TASK DIRECTIONS — Of the lines in the data below, write out exactly those from the one holding "Please supply 3D" through the one holding "- river stone [192,1082,246,1133]", both included.

Dataset records
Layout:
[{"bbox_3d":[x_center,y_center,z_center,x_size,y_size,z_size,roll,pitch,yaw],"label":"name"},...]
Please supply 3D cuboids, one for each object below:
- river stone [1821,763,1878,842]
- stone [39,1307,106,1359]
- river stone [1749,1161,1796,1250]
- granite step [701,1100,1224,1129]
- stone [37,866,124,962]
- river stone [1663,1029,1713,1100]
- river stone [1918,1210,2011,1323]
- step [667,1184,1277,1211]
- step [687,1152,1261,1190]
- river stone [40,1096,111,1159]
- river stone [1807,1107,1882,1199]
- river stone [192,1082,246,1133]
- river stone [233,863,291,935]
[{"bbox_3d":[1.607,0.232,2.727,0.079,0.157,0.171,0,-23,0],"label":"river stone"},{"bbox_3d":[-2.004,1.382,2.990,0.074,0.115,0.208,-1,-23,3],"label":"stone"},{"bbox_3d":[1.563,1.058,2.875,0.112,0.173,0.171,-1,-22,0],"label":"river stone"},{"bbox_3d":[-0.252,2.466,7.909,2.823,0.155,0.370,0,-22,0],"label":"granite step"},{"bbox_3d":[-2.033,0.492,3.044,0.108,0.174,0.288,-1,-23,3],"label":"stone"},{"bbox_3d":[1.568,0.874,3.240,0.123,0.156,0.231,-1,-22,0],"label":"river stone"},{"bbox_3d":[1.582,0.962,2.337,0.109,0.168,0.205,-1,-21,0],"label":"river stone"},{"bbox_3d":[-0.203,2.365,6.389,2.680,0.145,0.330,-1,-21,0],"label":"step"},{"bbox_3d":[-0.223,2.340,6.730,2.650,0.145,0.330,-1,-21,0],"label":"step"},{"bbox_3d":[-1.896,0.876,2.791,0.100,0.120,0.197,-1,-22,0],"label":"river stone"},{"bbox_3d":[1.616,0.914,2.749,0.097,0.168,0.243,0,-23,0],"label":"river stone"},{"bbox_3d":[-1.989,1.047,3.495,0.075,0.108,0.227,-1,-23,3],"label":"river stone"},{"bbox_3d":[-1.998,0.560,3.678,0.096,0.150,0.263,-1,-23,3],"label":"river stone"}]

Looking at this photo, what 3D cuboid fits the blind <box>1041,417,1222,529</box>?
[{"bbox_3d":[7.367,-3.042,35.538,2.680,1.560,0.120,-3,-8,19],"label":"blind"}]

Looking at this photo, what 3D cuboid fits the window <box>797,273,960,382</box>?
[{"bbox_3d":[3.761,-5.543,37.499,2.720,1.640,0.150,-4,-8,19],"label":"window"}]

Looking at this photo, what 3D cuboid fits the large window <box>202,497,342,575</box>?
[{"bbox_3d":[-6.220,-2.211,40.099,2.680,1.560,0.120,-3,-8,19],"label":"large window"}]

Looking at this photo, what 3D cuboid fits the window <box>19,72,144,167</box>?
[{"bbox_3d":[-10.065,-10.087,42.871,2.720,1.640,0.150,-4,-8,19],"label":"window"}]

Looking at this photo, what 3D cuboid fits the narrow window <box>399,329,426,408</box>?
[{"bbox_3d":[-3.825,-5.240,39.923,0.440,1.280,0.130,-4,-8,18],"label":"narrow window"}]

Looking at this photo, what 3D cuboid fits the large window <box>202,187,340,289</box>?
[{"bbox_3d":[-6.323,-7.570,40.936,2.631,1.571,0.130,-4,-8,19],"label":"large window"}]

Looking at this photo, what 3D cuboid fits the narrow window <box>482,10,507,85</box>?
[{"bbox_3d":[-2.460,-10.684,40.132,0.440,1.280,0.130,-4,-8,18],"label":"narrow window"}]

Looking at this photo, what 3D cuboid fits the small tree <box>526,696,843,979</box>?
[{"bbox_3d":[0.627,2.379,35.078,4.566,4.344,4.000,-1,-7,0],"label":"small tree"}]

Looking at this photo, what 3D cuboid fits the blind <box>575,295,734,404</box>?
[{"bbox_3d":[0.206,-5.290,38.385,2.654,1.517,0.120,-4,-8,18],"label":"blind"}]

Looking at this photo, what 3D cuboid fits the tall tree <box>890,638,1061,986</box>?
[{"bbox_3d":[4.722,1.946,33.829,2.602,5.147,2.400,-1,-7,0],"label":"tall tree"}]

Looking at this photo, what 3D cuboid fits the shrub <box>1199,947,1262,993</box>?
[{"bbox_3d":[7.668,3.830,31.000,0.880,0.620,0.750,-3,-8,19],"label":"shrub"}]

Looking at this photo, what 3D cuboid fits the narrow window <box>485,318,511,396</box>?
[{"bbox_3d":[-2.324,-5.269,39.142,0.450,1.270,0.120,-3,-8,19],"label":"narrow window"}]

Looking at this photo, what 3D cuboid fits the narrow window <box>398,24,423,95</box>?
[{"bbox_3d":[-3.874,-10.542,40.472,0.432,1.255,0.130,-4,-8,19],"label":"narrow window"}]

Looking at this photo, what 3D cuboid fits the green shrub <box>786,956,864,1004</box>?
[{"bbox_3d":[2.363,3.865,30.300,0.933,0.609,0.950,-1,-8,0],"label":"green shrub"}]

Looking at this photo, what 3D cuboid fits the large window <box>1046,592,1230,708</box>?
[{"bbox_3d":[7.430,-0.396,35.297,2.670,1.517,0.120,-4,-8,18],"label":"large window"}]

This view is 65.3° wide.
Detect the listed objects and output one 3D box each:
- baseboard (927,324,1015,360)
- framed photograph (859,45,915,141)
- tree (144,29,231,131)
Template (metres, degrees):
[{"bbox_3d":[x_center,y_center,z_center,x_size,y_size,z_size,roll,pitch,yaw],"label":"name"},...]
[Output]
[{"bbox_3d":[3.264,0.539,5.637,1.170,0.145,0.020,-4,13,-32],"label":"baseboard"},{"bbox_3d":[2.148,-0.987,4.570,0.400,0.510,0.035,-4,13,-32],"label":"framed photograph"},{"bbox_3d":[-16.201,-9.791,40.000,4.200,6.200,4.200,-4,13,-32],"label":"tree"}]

WRITTEN SOLUTION —
Please supply 3D cuboids, one for each object below:
- river stone [1821,763,1878,842]
- stone [39,1307,106,1359]
- river stone [1749,1161,1796,1250]
- granite step [701,1100,1224,1129]
- stone [37,866,124,962]
- river stone [1663,1029,1713,1100]
- river stone [1918,1210,2011,1323]
- step [667,1184,1277,1211]
- step [687,1152,1261,1190]
- river stone [40,1096,111,1159]
- river stone [1807,1107,1882,1199]
- river stone [192,1082,246,1133]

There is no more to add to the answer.